Strangest thing. I am done mixing my podcast. And in one of my tracks i have music which fades in to open the podcast. Sounds great. But then when i do a compression on it before exporting the WAV, guess what? The compression has REMOVED the fade in, and made the entire music track the same level… NO MORE FADE-IN. Anyone experience this?
What to do?
The first place I’d look is Windows Enhanced Services.
http://manual.audacityteam.org/o/man/faq_recording_troubleshooting.html#enhancements
After that make sure Control Panel audio services doesn’t have anything “magic” running like special effects and then make sure you don’t have your VOIP or Skype napping instead of fully closed.
Koz
Which compression did you use? I don’t think Audacity’s compressor will do that, but Chris’s Compressor will.
Koz
Why do you not simply exclude the Music from the compression effect - it’s compressed already?
Or do you work with chains in order to automate the process?
Yes, that is to be expected.
The purpose of dynamic compression is to even out the volume level so that quiet parts are a bit louder and loud parts are relatively less loud.
If you want compression on your vocal track(s), apply it to just the vocal track(s) before you mix down.
Thank you so much, guys. This is spot-on helpful. So I guess I have 2 choices,. and a I have a question on the second:
First, I can do the compression on the vox tracks (the audio interviews) before adding music into the mix.
But second, are you suggesting i do NOT use Chris’s compression effect? I was advised to use that. But do you guys feel the built-in compressor effect in Audacity is sufficient to compress an audio podcast with 2 vox interview tracks and intro/outro music?

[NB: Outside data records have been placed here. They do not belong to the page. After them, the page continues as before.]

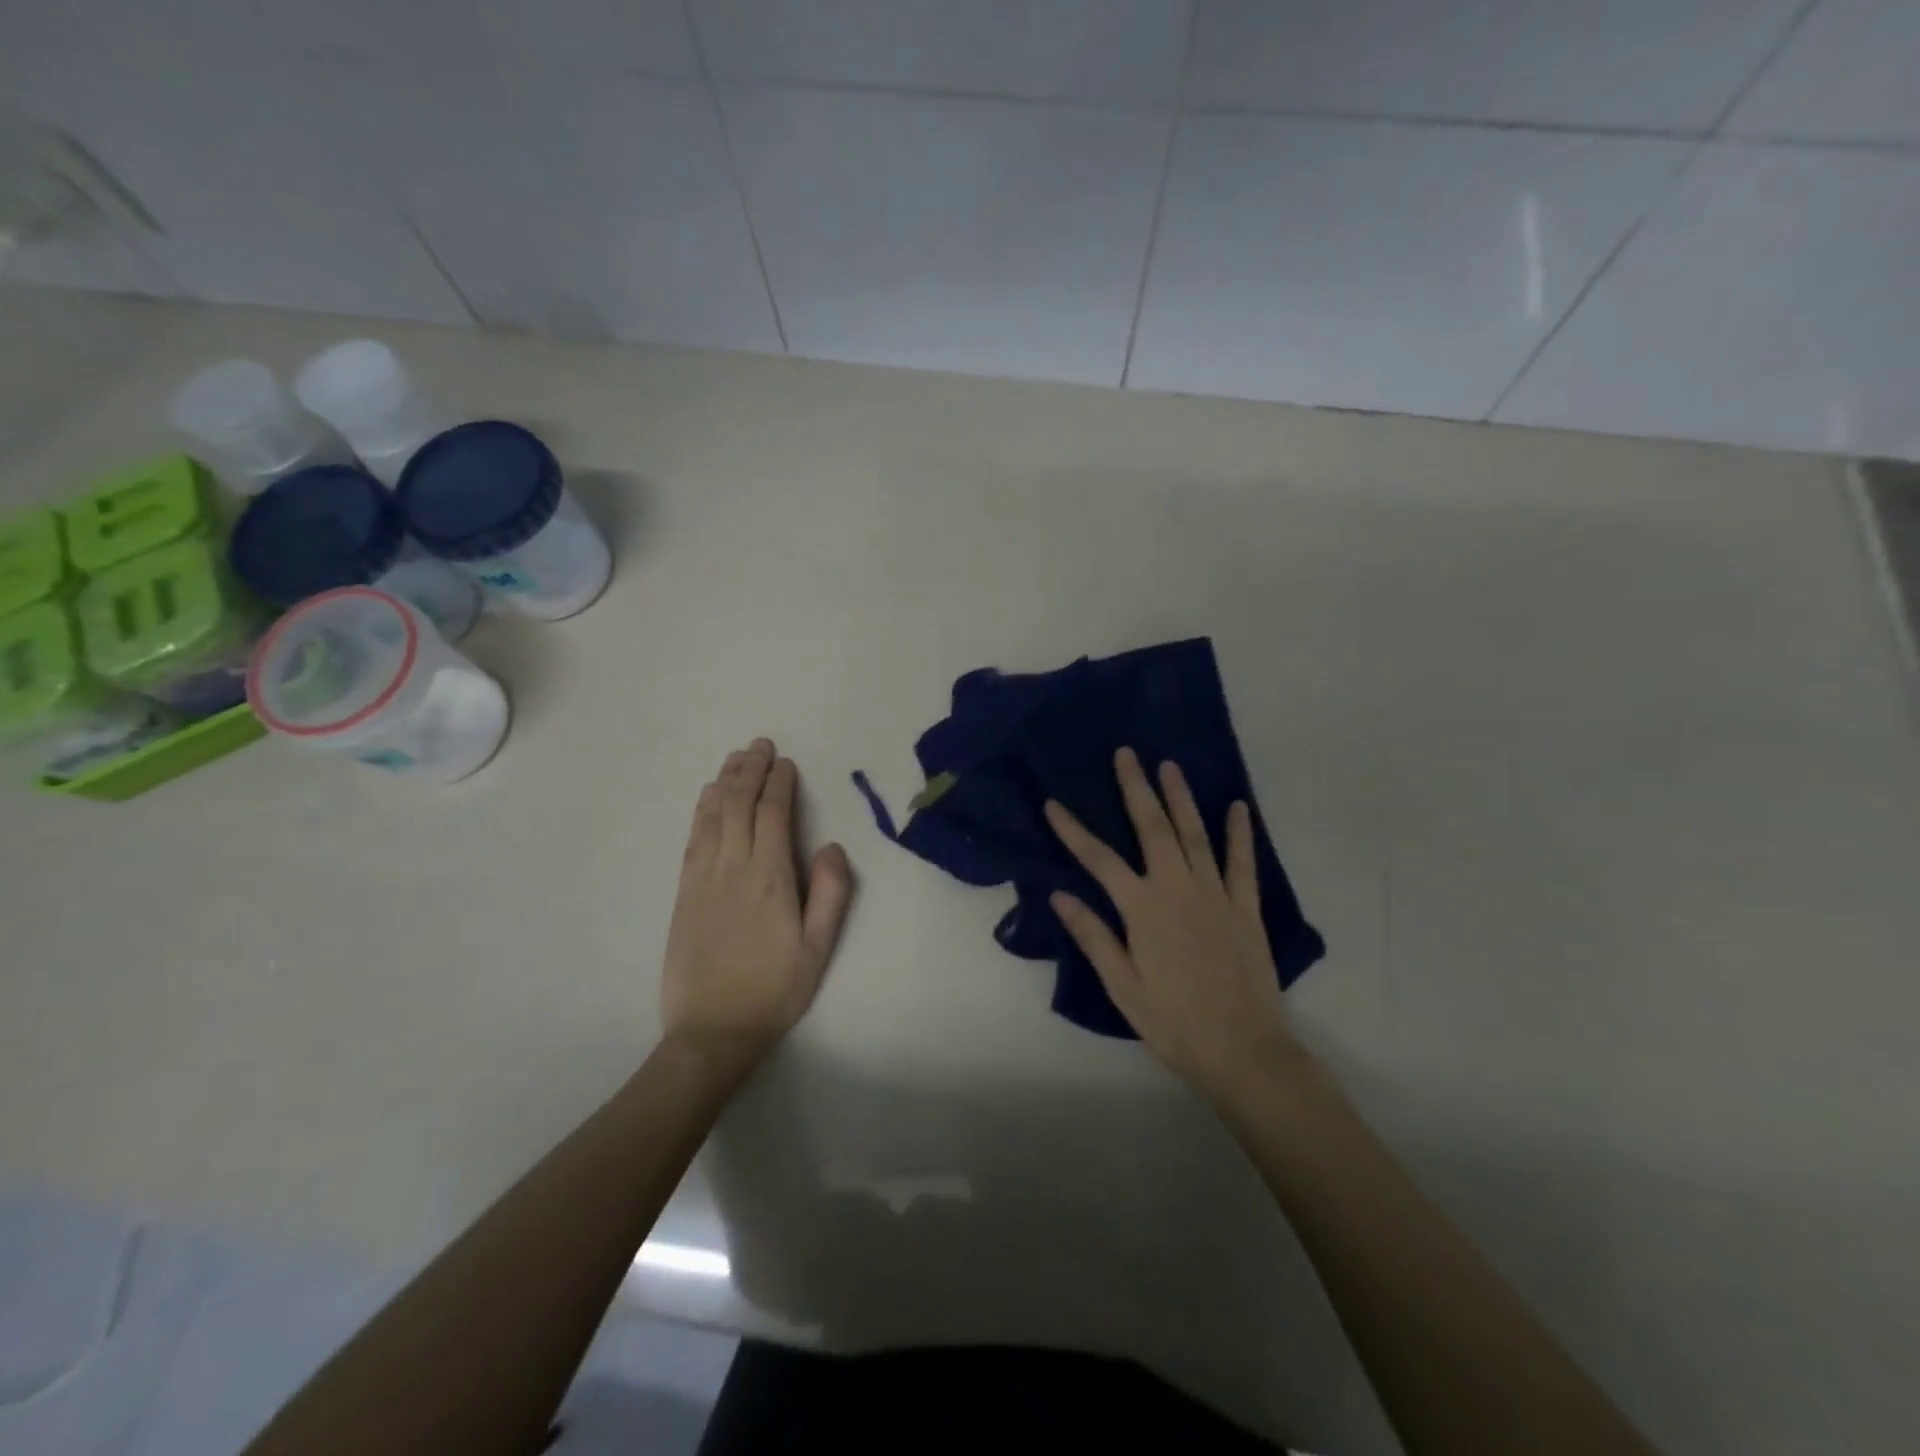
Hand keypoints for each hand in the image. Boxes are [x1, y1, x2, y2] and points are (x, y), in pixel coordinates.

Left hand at [661, 739, 853, 1058]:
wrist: (711, 1031)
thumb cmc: (774, 990)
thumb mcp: (818, 949)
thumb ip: (830, 894)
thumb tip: (832, 846)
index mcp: (769, 878)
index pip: (773, 815)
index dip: (778, 784)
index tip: (784, 762)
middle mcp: (732, 868)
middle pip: (739, 805)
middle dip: (750, 770)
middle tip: (759, 744)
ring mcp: (702, 878)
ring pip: (712, 816)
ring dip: (724, 782)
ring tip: (735, 758)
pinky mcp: (683, 892)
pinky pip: (693, 838)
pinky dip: (702, 810)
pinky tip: (707, 798)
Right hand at [1045, 747, 1303, 1106]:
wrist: (1243, 1051)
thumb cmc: (1173, 1023)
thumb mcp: (1122, 986)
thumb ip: (1093, 936)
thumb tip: (1060, 894)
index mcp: (1143, 909)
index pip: (1098, 859)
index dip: (1073, 829)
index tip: (1054, 803)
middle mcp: (1178, 889)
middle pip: (1153, 828)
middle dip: (1137, 788)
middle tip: (1127, 754)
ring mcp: (1216, 895)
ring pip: (1195, 835)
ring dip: (1181, 798)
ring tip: (1170, 766)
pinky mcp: (1245, 908)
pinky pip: (1242, 863)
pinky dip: (1240, 833)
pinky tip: (1238, 807)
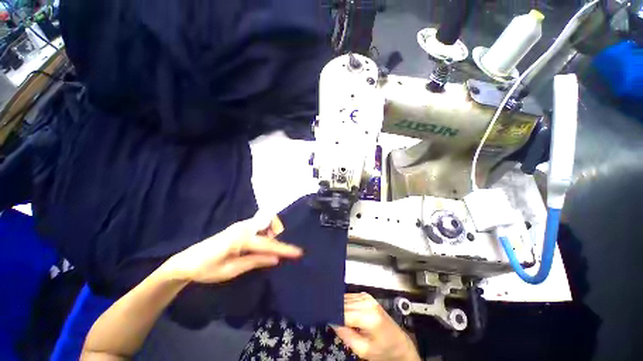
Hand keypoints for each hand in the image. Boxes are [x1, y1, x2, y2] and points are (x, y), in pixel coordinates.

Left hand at [161, 216, 300, 283]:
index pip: (268, 244)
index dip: (284, 249)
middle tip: (277, 249)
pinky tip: (260, 245)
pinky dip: (265, 232)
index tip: (299, 252)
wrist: (185, 262)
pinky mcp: (239, 227)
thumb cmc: (206, 269)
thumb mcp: (231, 271)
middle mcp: (243, 226)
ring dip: (272, 232)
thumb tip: (276, 258)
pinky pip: (259, 225)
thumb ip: (255, 261)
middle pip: (270, 221)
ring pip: (265, 221)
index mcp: (241, 238)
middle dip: (279, 232)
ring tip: (268, 249)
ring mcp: (241, 225)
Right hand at [333, 293, 419, 360]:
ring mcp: (368, 297)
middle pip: (344, 303)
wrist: (400, 344)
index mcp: (369, 317)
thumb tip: (331, 321)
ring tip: (336, 316)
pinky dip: (345, 304)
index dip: (333, 315)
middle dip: (335, 310)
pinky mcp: (367, 296)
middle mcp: (368, 302)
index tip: (325, 319)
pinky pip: (350, 297)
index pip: (344, 312)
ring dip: (339, 306)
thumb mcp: (364, 350)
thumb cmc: (383, 350)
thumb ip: (346, 336)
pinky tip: (344, 312)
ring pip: (345, 298)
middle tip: (329, 319)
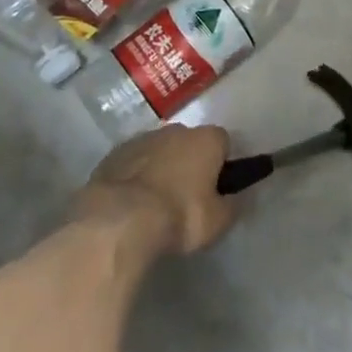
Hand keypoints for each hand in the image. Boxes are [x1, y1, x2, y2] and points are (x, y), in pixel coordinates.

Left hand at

Chris’s compressor should be fine for the vox.
The thing that you do not want to do is to compresses the music after you have carefully adjusted the dynamics manually (the fade effect). If the music is pre-recorded, then you will probably not want to use compression on the music at all - a little dynamic compression can sound good on music, but with pre-recorded music the sound engineer/producer will have already applied compression.
Chris’s Compressor was designed to gracefully even out volume variations in music. Koz
Chris’s compressor can behave oddly at the very start and very end of tracks causing them to become conspicuously loud.
A workaround is to copy a few seconds from your recording and paste it to the start and end, then apply Chris’s compressor, then removing the bits you’ve added at either end.